VeliPod : l’innovation qui rend la transfusion mobile et massive

Direction : Ministère des Armées / Publié le : 21 mai 2026

Le veliPoDTM est indiscutablement une innovation vitale. Sa mise en service, à l’étude, garantira aux armées une filière de production à grande échelle de plasma sec tout en s’affranchissant des contraintes de la chaîne du froid et de structures plus lourdes. Une prouesse née de deux ans de recherche et qui a été inaugurée le 21 mai au Centre de transfusion sanguine des armées à Clamart.

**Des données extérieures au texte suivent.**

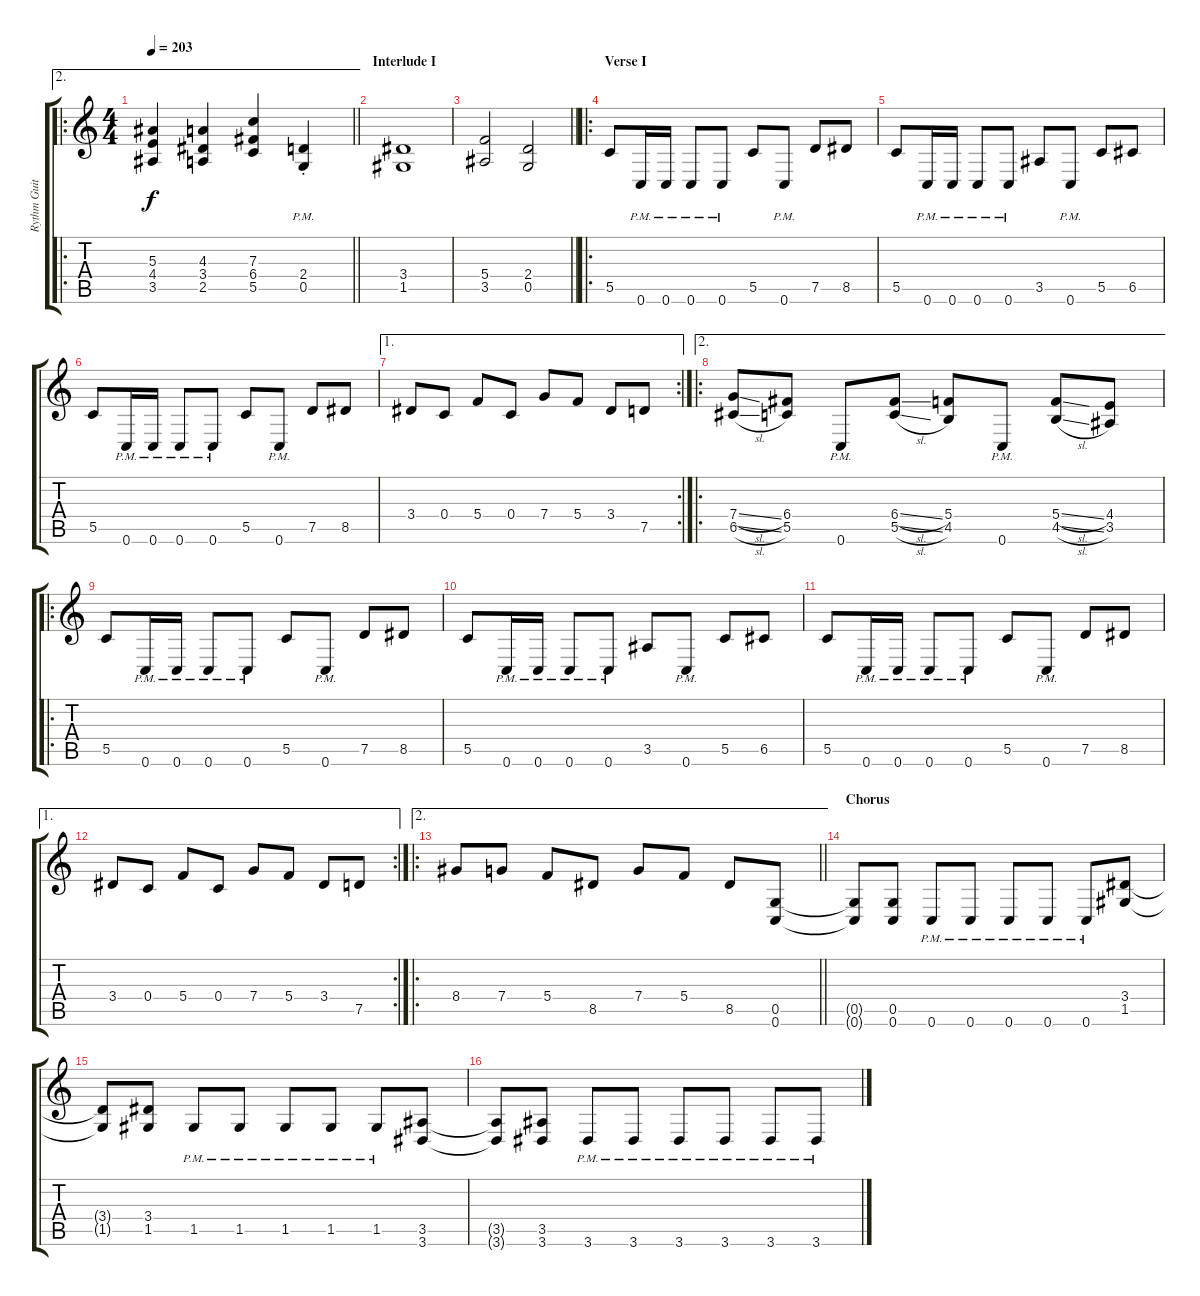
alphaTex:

\track ("Rythm Guitar I" "Rythm Guit") {instrument distortionguitar}
\staff {score tabs}
\tuning (D4 A3 F3 C3 G2 C2) {hide}
\ae 2
\ro
\ts (4 4)
\tempo 203
\clef g2
\barLineRight lightlight
\ks c
(5.3 4.4 3.5).4{dy f} (4.3 3.4 2.5).4 (7.3 6.4 5.5).4 (2.4{pm st} 0.5{pm st}).4 |
\section ("" "Interlude I")
(3.4 1.5).1 |
\barLineRight lightlight
(5.4 3.5).2 (2.4 0.5).2 |
\ro
\section ("" "Verse I")
5.5.8 0.6{pm}.16 0.6{pm}.16 0.6{pm}.8 0.6{pm}.8 5.5.8 0.6{pm}.8 7.5.8 8.5.8 |
5.5.8 0.6{pm}.16 0.6{pm}.16 0.6{pm}.8 0.6{pm}.8 3.5.8 0.6{pm}.8 5.5.8 6.5.8 |
5.5.8 0.6{pm}.16 0.6{pm}.16 0.6{pm}.8 0.6{pm}.8 5.5.8 0.6{pm}.8 7.5.8 8.5.8 |
\ae 1
\rc 2
3.4.8 0.4.8 5.4.8 0.4.8 7.4.8 5.4.8 3.4.8 7.5.8 |
\ae 2
\ro
(7.4{sl} 6.5{sl}).8 (6.4 5.5).8 0.6{pm}.8 (6.4{sl} 5.5{sl}).8 (5.4 4.5).8 0.6{pm}.8 (5.4{sl} 4.5{sl}).8 (4.4 3.5).8 |
\ro
5.5.8 0.6{pm}.16 0.6{pm}.16 0.6{pm}.8 0.6{pm}.8 5.5.8 0.6{pm}.8 7.5.8 8.5.8 |
5.5.8 0.6{pm}.16 0.6{pm}.16 0.6{pm}.8 0.6{pm}.8 3.5.8 0.6{pm}.8 5.5.8 6.5.8 |
5.5.8 0.6{pm}.16 0.6{pm}.16 0.6{pm}.8 0.6{pm}.8 5.5.8 0.6{pm}.8 7.5.8 8.5.8 |
\ae 1
\rc 2
3.4.8 0.4.8 5.4.8 0.4.8 7.4.8 5.4.8 3.4.8 7.5.8 |
\ae 2
\ro
\barLineRight lightlight
8.4.8 7.4.8 5.4.8 8.5.8 7.4.8 5.4.8 8.5.8 (0.5 0.6).8 |
\section ("" "Chorus")
(0.5{t} 0.6{t}).8 (0.5 0.6).8 0.6{pm}.8 0.6{pm}.8 0.6{pm}.8 0.6{pm}.8 0.6{pm}.8 (3.4 1.5).8 |
(3.4{t} 1.5{t}).8 (3.4 1.5).8 1.5{pm}.8 1.5{pm}.8 1.5{pm}.8 1.5{pm}.8 1.5{pm}.8 (3.5 3.6).8 |
(3.5{t} 3.6{t}).8 (3.5 3.6).8 3.6{pm}.8 3.6{pm}.8 3.6{pm}.8 3.6{pm}.8 3.6{pm}.8 3.6{pm}.8
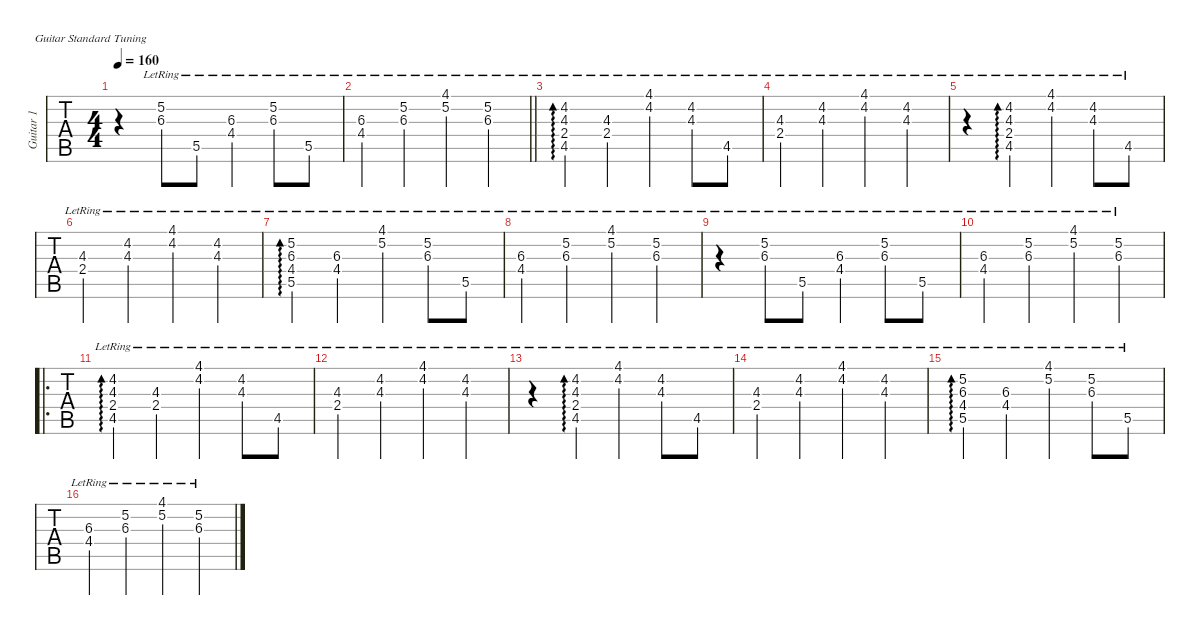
\defaultSystemsLayout 4
\hideDynamics
\bracketExtendMode nobrackets
\multiTrackTrackNamePolicy allsystems
\firstSystemTrackNameMode fullname
\otherSystemsTrackNameMode fullname
\otherSystemsTrackNameOrientation horizontal
\track ("Guitar 1" "Guitar 1") {instrument overdrivenguitar}
\staff {tabs}
\tuning (E4 B3 G3 D3 A2 E2)
\ts (4 4)
\scale
0.9906
\tempo 160
\accidentals auto
\clef g2
\ottava regular
\simile none
\ks c
r.4{dy mf} (6.3{lr acc #} 5.2{lr}).8 5.5{lr}.8 (4.4{lr acc #} 6.3{lr acc #}).4 (6.3{lr acc #} 5.2{lr}).8 5.5{lr}.8 |
\scale
0.973948
\barLineRight lightlight
(4.4{lr acc #} 6.3{lr acc #}).4 (6.3{lr acc #} 5.2{lr}).4 (4.1{lr acc #} 5.2{lr}).4 (5.2{lr} 6.3{lr acc #}).4 |
\scale
1.06468 (4.2{lr acc #} 4.3{lr} 2.4{lr} 4.5{lr acc #}).4{ad 0} (4.3{lr} 2.4{lr}).4 (4.1{lr acc #} 4.2{lr acc #}).4 (4.3{lr} 4.2{lr acc #}).8 4.5{lr acc #}.8 |
\scale
0.978438 (4.3{lr} 2.4{lr}).4 (4.2{lr acc #} 4.3{lr}).4 (4.2{lr acc #} 4.1{lr acc #}).4 (4.2{lr acc #} 4.3{lr}).4 |
\scale
0.978438 r.4 (4.2{lr acc #} 4.3{lr} 2.4{lr} 4.5{lr acc #}).4{ad 0} (4.1{lr acc #} 4.2{lr acc #}).4 (4.2{lr acc #} 4.3{lr}).8 4.5{lr acc #}.8 |
\scale
0.978438 (4.3{lr} 2.4{lr}).4 (4.2{lr acc #} 4.3{lr}).4 (4.2{lr acc #} 4.1{lr acc #}).4 (4.2{lr acc #} 4.3{lr}).4 |
\scale
1.06468 (5.2{lr} 6.3{lr acc #} 4.4{lr acc #} 5.5{lr}).4{ad 0} (6.3{lr acc #} 4.4{lr acc #}).4 (5.2{lr} 4.1{lr acc #}).4 (5.2{lr} 6.3{lr acc #}).8 5.5{lr}.8 |
\scale
0.978438 (6.3{lr acc #} 4.4{lr acc #}).4 (6.3{lr acc #} 5.2{lr}).4 (5.2{lr} 4.1{lr acc #}).4 (6.3{lr acc #} 5.2{lr}).4 |
\scale
0.978438 r.4 (6.3{lr acc #} 5.2{lr}).8 5.5{lr}.8 (4.4{lr acc #} 6.3{lr acc #}).4 (6.3{lr acc #} 5.2{lr}).8 5.5{lr}.8 |
\scale
0.978438 (4.4{lr acc #} 6.3{lr acc #}).4 (6.3{lr acc #} 5.2{lr}).4 (4.1{lr acc #} 5.2{lr}).4 (5.2{lr} 6.3{lr acc #}).4 |
\ro
\scale
1.06112 (4.2{lr acc #} 4.3{lr} 2.4{lr} 4.5{lr acc #}).4{ad 0} (4.3{lr} 2.4{lr}).4 (4.1{lr acc #} 4.2{lr acc #}).4 (4.3{lr} 4.2{lr acc #}).8 4.5{lr acc #}.8 |
\scale
0.981405 (4.3{lr} 2.4{lr}).4 (4.2{lr acc #} 4.3{lr}).4 (4.2{lr acc #} 4.1{lr acc #}).4 (4.2{lr acc #} 4.3{lr}).4 |
\scale
0.986737 r.4 (4.2{lr acc #} 4.3{lr} 2.4{lr} 4.5{lr acc #}).4{ad 0} (4.1{lr acc #} 4.2{lr acc #}).4 (4.2{lr acc #} 4.3{lr}).8 4.5{lr acc #}.8 |
\scale
0.97074 (4.3{lr} 2.4{lr}).4 (4.2{lr acc #} 4.3{lr}).4 (4.2{lr acc #} 4.1{lr acc #}).4 (4.2{lr acc #} 4.3{lr}).4 |
\scale
1.05466 (5.2{lr} 6.3{lr acc #} 4.4{lr acc #} 5.5{lr}).4{ad 0} (6.3{lr acc #} 4.4{lr acc #}).4 (5.2{lr} 4.1{lr acc #}).4 (5.2{lr} 6.3{lr acc #}).8 5.5{lr}.8 |
\scale
0.989741 (6.3{lr acc #} 4.4{lr acc #}).4 (6.3{lr acc #} 5.2{lr}).4 (5.2{lr} 4.1{lr acc #}).4 (6.3{lr acc #} 5.2{lr}).4
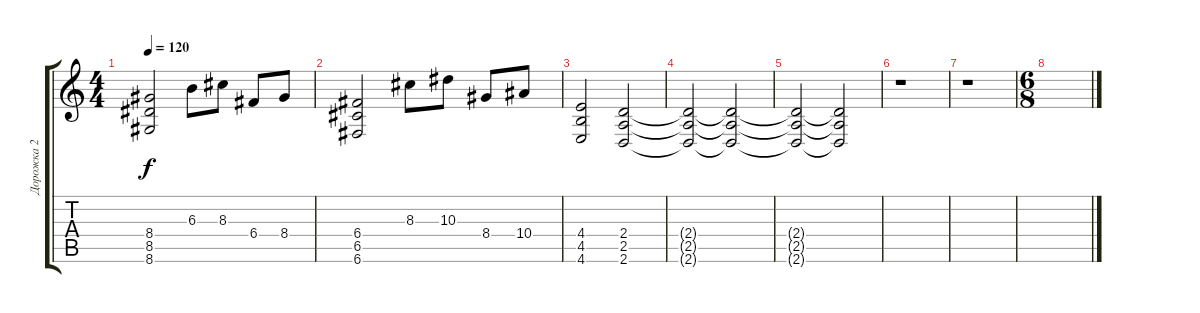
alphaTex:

\track ("Дорожка 2" "Дорожка 2") {instrument distortionguitar}
\staff {score tabs}
\tuning (D4 A3 F3 C3 G2 C2) {hide}
\ts (4 4)
\tempo 120
\clef g2
\ks c
(8.4 8.5 8.6).2{dy f} 6.3.8 8.3.8 6.4.8 8.4.8 |
(6.4 6.5 6.6).2 8.3.8 10.3.8 8.4.8 10.4.8 |
(4.4 4.5 4.6).2 (2.4 2.5 2.6).2{volume 0} |
(2.4{t} 2.5{t} 2.6{t}).2 (2.4{t} 2.5{t} 2.6{t}).2 |
(2.4{t} 2.5{t} 2.6{t}).2 (2.4{t} 2.5{t} 2.6{t}).2 |
r.1 |
r.1 |
\ts (6 8)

L’acquisition de plusieurs équipements est envisagée selon le retour de l’année d’étude. - © Anne-Claire Pérédo

1000 blessés par jour dont 200 à transfuser. Ces chiffres sont ceux estimés en cas de conflit majeur. La transfusion de plasma dans l’heure suivant une blessure réduit le risque de mortalité. La perfusion est essentielle dans la survie des soldats au combat. D’autant plus que le choc hémorragique demeure la première cause de décès. Le médecin général inspecteur Jean-Jacques Lataillade, directeur du Centre de transfusion sanguine des armées (CTSA) à Clamart, insiste : « Innover dans ce domaine est indispensable ». L’acquisition d’un veliPoDTM en février dernier par le CTSA marque ainsi une avance majeure. 

Inauguré le 21 mai 2026, ce système assure la production de plasma desséché par la chaleur. La poudre de plasma déshydratée est ensuite conditionnée dans des petits sachets en plastique facilement transportables. Deux minutes sont nécessaires pour réhydrater le plasma qui est ensuite perfusé. « Un grain de temps précieux pour empêcher des décès évitables », assure le médecin chef des services. Le plasma peut être administré à l’ensemble des combattants, peu importe leur groupe sanguin. La poudre peut être conservée et transportée sans être réfrigérée. Une avancée technologique cruciale pour la prise en charge de blessés dans des environnements dégradés.

Plasma : une capacité de production augmentée

Autre atout : une heure est nécessaire pour produire du plasma desséché grâce au veliPoDTM et ce, en volume important. « En 48 heures, 64 unités de plasma peuvent être produites, indique le directeur du CTSA. Plus de 10 millions d’unités ont été produites lors de la Seconde Guerre mondiale. » Cinq jours sont actuellement requis pour la fabrication du plasma lyophilisé utilisé par le Service de santé des armées. Le veliPoDTM, dont le besoin se limite à un approvisionnement en eau et en électricité, peut être installé n’importe où, sur une simple place de parking par exemple

Stocké dans un conteneur, il n’impose pas d’infrastructures particulières comme pour le plasma lyophilisé : ce procédé exige en effet une atmosphère contrôlée et une maintenance plus contraignante. « Le plasma sec ne remplacera pas le plasma lyophilisé. Il complètera un arsenal de soin en place tout en offrant une montée en puissance de notre capacité de production », explique le médecin général inspecteur Jean-Jacques Lataillade. Prochaine étape pour le CTSA avant son utilisation thérapeutique : évaluer, entre autres, la stabilité et la conservation du plasma sec pendant un an. Un dossier sera transmis aux autorités sanitaires qui étudieront la mise en place du veliPoDTM.